Options -u, -p, -h, -d supply required parameters.

Option -i inject required tables into the given database.

Option -c creates a database of the given name and then injects required tables as the previous option does.

Option -o does the same as -c, but also drops the database first, if it exists already. Good for testing.

Option -f: its argument specifies a page number from which the processing should start.

Option -t: its argument specifies a limit to the number of pages processed by the program.

Option -a: its argument specifies a remote address associated with the document 
	   (to allow remote users of the database to open the document via e.g. http).

Option -l: only process data linking document pages with inherited dictionaries.
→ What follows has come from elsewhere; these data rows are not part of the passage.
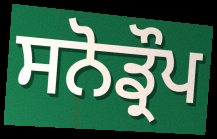
ਸਨੋਡ੍ਰੌਪ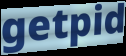
getpidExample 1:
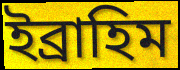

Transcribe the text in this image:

ইব্ৰাহিম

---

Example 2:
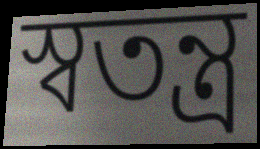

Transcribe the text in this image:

স্বতন্ত্ৰ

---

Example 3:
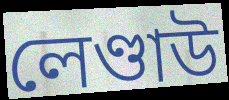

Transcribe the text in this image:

লেণ্ডাউ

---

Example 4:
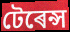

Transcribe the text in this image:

টেৰেন্স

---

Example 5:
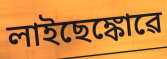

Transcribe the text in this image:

লাইছেঙ্কোৱে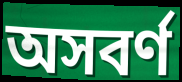
অসবর্ণ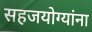
सहजयोग्यांना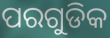
ପରଗୁଡିକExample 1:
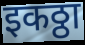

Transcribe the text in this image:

इकठ्ठा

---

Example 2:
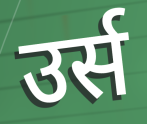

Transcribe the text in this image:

उर्स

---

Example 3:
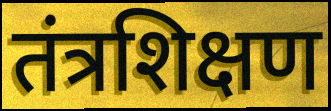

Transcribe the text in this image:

तंत्रशिक्षण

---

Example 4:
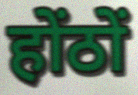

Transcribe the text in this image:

होंठों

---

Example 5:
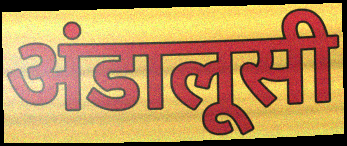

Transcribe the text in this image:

अंडालूसीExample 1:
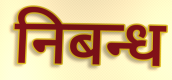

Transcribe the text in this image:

निबन्ध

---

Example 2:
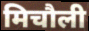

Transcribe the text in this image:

मिचौली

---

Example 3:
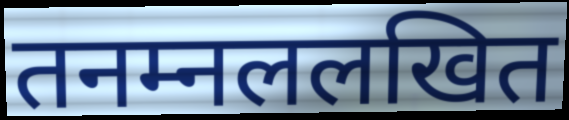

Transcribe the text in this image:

तनम्नललखित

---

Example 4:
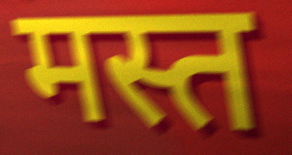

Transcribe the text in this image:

मस्त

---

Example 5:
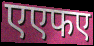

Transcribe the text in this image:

एएफएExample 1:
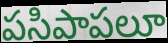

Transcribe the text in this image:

పసిపాపలూ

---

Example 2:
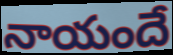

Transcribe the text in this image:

నాయందే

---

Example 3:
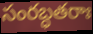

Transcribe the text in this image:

సంరబ్ధతరాః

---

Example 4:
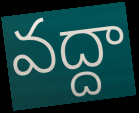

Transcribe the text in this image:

వద్దా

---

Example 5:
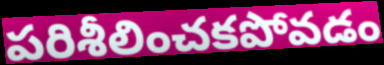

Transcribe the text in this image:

పరిశీలించకపోవడం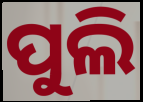
ପୁଲି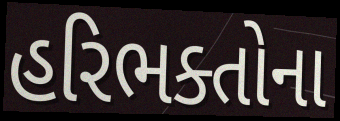
હરિભક્તોના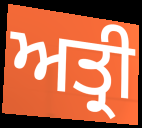
ਅਤ੍ਰੀ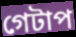
গেটাপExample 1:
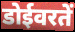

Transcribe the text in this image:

डोईवरतें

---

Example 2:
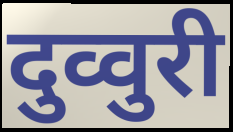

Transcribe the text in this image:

दुव्वुरी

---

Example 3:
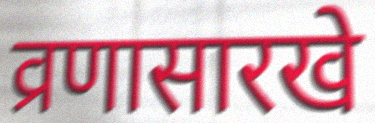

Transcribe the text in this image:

व्रणासारखे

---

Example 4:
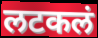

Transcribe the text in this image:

लटकलं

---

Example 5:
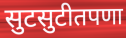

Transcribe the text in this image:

सुटसुटीतपणाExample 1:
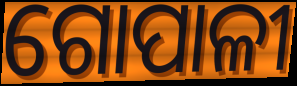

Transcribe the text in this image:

ଗୋପାଳୀ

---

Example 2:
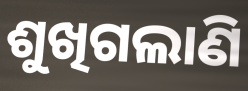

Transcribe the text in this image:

ଶୁଖିଗଲାଣି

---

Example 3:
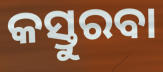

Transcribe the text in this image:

କସ୍ତୁରବା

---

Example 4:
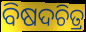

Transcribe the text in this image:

ବିଷଦଚିତ୍ର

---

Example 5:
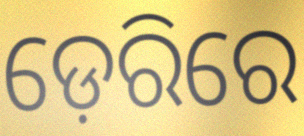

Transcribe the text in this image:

ଡ଼େରିରେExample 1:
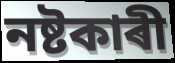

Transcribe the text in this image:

নষ্টকাৰী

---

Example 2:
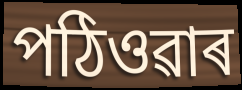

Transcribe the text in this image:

পঠিওৱাৰ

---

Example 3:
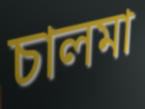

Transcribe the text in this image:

চালমা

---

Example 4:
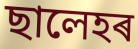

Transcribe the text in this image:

ছালেহৰ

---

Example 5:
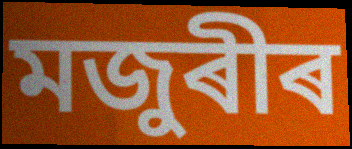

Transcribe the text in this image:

মজুৰীৰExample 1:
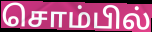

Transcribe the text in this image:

சொம்பில்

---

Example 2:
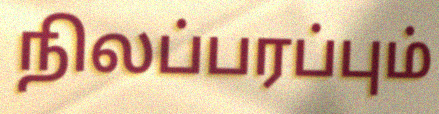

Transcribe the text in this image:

நிலப்பரப்பும்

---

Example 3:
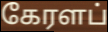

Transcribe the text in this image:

கேரளப்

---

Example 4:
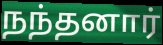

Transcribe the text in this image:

நந்தனார்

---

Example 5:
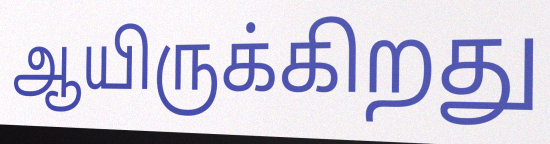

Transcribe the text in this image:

ஆயிருக்கிறதுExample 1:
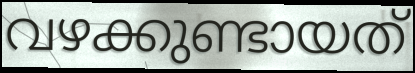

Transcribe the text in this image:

Previous versions 
		   of this tool didn't do so and running exportshapes with this tool fixes this shortcoming
		   while being backwards compatible with an already filled database.

E.g. "exportshapes -f 5 -t 10 [...]" would export shapes from pages 5,6,7,8,9 and 10.


TABLE shapes:
id INT not null auto_increment primary key,
original_id INT not null, -- index in the page dictionary the shape comes from
parent_id INT not null, -- references other shapes
width INT,
height INT,
dictionary_id INT not null, --references table of dictionaries
bbox_top INT, bbox_left INT, bbox_right INT, bbox_bottom INT -- bounding box

TABLE blits: -- shapes' locations in document
id INT not null auto_increment primary key,
document_id INT not null, -- references table of documents
page_number INT not null,
shape_id INT not null, -- references table of shapes
b_left SMALLINT UNSIGNED not null,
b_bottom SMALLINT UNSIGNED not null

TABLE documents: -- documents stored in the database
id INT not null auto_increment primary key,
document varchar(60) not null,
document address(100) not null

TABLE dictionaries: -- dictionaries stored in the database
id INT not null auto_increment primary key,
dictionary_name varchar(60) not null,
page_number INT not null, -- which page this dictionary belongs to, inherited dictionaries have -1 in this field
document_id INT not null -- references table of documents

TABLE pages: -- linking inherited dictionaries with pages that use them
document_id INT not null, -- which documents this entry refers to
inh_dict_id INT not null, -- which inherited dictionary this entry refers to
page_number INT not null -- which page uses that dictionary